Work request:
Can you copy out the lines of the items below again, without any change, between the lines holding "Good job using" and "## Model Architecture and Training Strategy", inclusive?

Input material:
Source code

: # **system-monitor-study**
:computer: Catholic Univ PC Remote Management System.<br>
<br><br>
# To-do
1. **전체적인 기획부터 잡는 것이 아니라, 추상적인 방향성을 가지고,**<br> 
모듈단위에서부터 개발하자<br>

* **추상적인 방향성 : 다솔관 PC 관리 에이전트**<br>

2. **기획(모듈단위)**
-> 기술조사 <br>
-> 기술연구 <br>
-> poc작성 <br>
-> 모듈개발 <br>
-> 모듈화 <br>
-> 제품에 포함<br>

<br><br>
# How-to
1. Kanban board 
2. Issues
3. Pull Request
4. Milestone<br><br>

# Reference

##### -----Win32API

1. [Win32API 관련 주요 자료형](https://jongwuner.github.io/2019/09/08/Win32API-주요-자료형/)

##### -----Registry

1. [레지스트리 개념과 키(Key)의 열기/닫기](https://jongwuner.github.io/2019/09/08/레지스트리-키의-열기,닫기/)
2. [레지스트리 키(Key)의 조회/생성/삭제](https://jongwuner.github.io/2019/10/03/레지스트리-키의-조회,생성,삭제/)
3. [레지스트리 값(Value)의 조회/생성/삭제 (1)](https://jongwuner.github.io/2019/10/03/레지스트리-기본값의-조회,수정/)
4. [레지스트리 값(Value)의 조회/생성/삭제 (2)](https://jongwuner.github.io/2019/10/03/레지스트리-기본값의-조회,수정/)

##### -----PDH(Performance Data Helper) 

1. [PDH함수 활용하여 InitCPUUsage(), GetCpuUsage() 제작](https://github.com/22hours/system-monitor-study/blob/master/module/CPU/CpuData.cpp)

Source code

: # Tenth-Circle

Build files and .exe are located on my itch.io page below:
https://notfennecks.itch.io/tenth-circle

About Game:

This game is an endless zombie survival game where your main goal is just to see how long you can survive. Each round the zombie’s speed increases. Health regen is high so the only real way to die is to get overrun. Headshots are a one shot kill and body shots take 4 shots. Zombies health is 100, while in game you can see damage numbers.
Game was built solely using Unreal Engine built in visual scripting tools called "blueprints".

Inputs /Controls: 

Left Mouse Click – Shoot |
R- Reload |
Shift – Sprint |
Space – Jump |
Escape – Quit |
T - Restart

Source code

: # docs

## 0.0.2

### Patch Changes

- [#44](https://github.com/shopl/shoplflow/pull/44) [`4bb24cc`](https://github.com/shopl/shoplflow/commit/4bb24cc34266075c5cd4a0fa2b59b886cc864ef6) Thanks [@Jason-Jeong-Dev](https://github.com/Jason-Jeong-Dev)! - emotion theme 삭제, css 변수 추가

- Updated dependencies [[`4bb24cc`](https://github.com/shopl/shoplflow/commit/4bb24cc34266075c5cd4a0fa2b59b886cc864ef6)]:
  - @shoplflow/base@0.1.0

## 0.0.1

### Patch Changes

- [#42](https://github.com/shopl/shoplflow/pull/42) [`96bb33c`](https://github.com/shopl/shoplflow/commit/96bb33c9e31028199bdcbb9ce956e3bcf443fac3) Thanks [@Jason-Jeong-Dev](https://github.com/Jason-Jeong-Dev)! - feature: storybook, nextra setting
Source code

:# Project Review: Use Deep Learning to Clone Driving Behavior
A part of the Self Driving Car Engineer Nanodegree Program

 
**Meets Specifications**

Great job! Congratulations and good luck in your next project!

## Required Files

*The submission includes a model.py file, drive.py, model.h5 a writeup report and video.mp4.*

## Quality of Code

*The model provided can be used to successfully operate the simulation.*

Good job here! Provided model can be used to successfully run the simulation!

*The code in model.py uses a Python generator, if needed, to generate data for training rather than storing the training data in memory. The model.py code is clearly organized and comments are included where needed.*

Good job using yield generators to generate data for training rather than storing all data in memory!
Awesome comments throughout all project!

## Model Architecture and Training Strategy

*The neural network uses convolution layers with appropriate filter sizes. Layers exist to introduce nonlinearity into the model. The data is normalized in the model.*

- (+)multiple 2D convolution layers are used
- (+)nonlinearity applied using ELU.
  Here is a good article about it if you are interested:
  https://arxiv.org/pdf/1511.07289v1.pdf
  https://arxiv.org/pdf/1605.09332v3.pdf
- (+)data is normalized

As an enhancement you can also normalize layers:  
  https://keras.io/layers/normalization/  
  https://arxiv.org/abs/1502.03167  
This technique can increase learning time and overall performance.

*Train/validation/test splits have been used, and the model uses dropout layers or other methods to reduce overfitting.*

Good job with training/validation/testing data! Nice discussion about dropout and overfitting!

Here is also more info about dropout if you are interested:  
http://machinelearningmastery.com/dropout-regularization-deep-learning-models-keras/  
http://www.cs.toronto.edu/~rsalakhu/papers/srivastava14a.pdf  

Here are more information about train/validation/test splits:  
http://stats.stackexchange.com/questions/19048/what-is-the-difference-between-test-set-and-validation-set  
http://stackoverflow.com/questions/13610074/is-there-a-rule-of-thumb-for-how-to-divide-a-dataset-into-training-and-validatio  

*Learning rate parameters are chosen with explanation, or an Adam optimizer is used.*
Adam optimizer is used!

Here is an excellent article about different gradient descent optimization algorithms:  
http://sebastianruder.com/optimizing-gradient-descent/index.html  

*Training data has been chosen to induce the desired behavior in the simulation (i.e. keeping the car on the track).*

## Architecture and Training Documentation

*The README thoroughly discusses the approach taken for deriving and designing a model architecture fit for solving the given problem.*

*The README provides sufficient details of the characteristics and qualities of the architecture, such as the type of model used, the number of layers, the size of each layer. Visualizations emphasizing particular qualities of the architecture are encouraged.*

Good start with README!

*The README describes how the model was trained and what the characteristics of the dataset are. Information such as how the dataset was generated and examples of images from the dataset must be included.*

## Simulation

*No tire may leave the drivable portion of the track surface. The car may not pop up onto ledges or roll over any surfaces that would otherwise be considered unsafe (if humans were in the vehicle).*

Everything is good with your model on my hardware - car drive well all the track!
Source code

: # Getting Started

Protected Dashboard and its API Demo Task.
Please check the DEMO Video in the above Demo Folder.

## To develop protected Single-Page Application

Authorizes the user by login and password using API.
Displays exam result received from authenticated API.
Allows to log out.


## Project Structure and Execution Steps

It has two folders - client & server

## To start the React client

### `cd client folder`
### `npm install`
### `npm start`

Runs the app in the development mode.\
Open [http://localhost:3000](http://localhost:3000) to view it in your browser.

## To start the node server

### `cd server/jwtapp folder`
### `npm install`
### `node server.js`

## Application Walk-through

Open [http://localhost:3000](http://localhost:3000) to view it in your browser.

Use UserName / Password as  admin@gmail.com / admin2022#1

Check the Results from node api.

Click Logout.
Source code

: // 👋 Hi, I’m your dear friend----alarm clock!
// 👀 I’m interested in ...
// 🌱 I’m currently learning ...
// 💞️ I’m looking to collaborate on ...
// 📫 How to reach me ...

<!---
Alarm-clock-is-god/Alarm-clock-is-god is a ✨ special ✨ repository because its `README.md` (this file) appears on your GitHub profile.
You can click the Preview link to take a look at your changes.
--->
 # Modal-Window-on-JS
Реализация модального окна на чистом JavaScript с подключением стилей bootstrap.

Task solution:
Good job using yield generators to generate data for training rather than storing all data in memory!
Awesome comments throughout all project!

## Model Architecture and Training Strategy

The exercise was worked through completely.